Folding@home is a distributed computing project which studies protein folding, misfolding, aggregation, and related diseases. We use novel computational methods and large scale distributed computing to simulate timescales thousands to millions of times longer than previously achieved. This has allowed us to accurately simulate folding for the first time, and to now direct our approach to examine folding related disease.

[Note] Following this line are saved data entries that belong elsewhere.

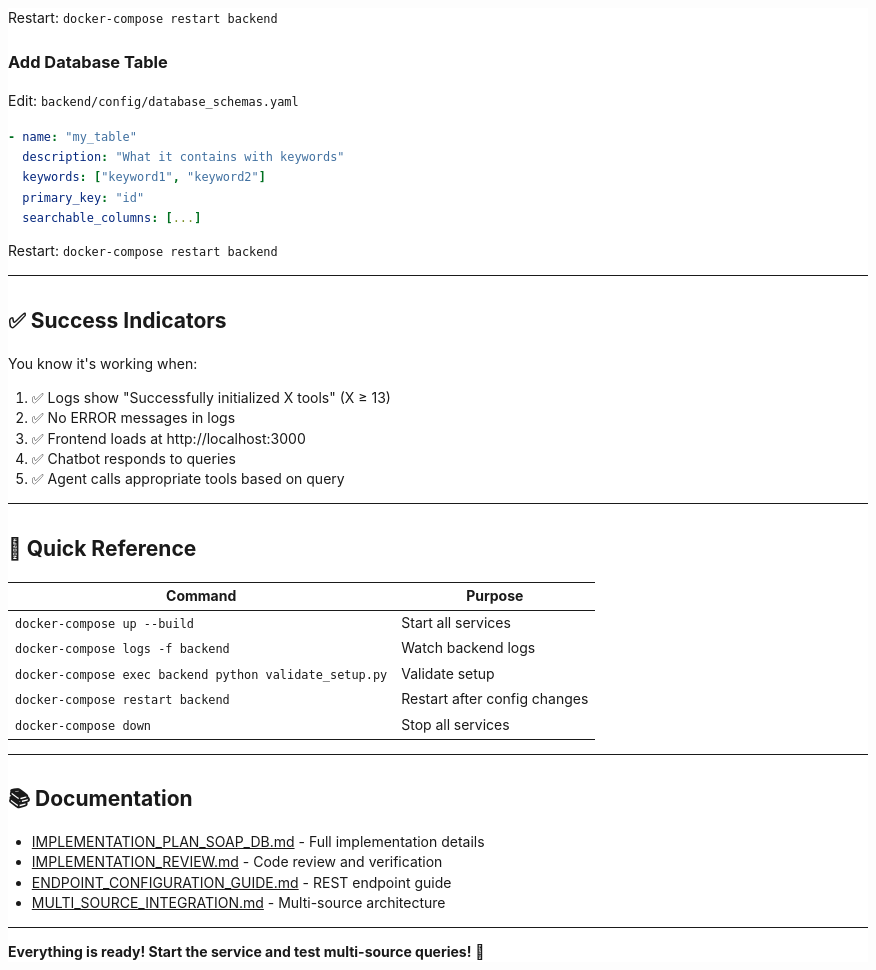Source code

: Restart: `docker-compose restart backend`

### Add Database Table

Edit: `backend/config/database_schemas.yaml`

```yaml
- name: "my_table"
  description: "What it contains with keywords"
  keywords: ["keyword1", "keyword2"]
  primary_key: "id"
  searchable_columns: [...]
```

Restart: `docker-compose restart backend`

---

## ✅ Success Indicators

You know it's working when:

1. ✅ Logs show "Successfully initialized X tools" (X ≥ 13)
2. ✅ No ERROR messages in logs
3. ✅ Frontend loads at http://localhost:3000
4. ✅ Chatbot responds to queries
5. ✅ Agent calls appropriate tools based on query

---

## 🎯 Quick Reference

| Command | Purpose |
|---------|---------|
| `docker-compose up --build` | Start all services |
| `docker-compose logs -f backend` | Watch backend logs |
| `docker-compose exec backend python validate_setup.py` | Validate setup |
| `docker-compose restart backend` | Restart after config changes |
| `docker-compose down` | Stop all services |

---

## 📚 Documentation

- [IMPLEMENTATION_PLAN_SOAP_DB.md](IMPLEMENTATION_PLAN_SOAP_DB.md) - Full implementation details
- [IMPLEMENTATION_REVIEW.md](IMPLEMENTATION_REVIEW.md) - Code review and verification
- [ENDPOINT_CONFIGURATION_GUIDE.md](ENDPOINT_CONFIGURATION_GUIDE.md) - REST endpoint guide
- [MULTI_SOURCE_INTEGRATION.md](MULTI_SOURCE_INTEGRATION.md) - Multi-source architecture

---

**Everything is ready! Start the service and test multi-source queries!** 🚀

This is always tough to do (as it’s like asking someone with a bunch of kids which ones are his favorites), but here’s a sampling. See our Papers page for more details and the paper #’s I’m refering to. Google has a list of our most cited papers: http://scholar.google.com/citations?user=cWe_xpUAAAAJ

de novo simulations of protein folding with quantitative agreement with experiment

While paper #1 (Shirts and Pande, Science, 2000) got the ball rolling, paper #8 (Snow et al, Nature, 2002) was important since it was the first time that experiment and simulation could really match in this sort of quantitative fashion. It was a test of many aspects of FAH and turned out quite well quantitatively.
Paper #17 is another good example of this, where we compared to multiple experimental methods.
This early work has been followed up by numerous works after to better understand folding, including folding in vitro (53, 49, 45, 42, 37, 35, 33, 24, 23, 22, 19, etc) and models of in vivo (#50, #36).

New drug design methodology

We have also been pushing the boundaries of what can do with computational drug design (method in paper #29, results in paper #31 and #43, where we showed that our methods were very accurate, for a target of pharmaceutical relevance)

New methodology to simulate folding on distributed networks

We have also had major efforts to further enhance our methods to push FAH to do more and more. This includes papers 54, 49, 46, 40, 32, 27, 26, 19, etc.

Applications to disease

Most of the exciting work is still under peer review (I think it always feels like that for scientists, as it takes ~1 year for review/publication), however some highlights that are already out include our work on cancer (papers #39 and #20) and lipid fusion, relevant for viral infection (papers #41, #47, #51)

We’ve been able to push the boundary for simulations by several orders of magnitude and used it to make advances in understanding protein folding, misfolding, and related disease. Check out our Awards page for what others have said about us.

In the early years of Folding@home we concentrated on developing new methods to tackle the computational challenges of simulating protein folding and applying these methods to gain new insights. In the last 5-7 years, we have been working on using these methods and insights to simulate Aß protein misfolding, a key process in the toxicity of Alzheimer’s Disease (AD). Our current goal is to use FAH for the development of new therapeutic strategies for AD. I feel that we are very much on track and we have seen some interesting results towards that goal.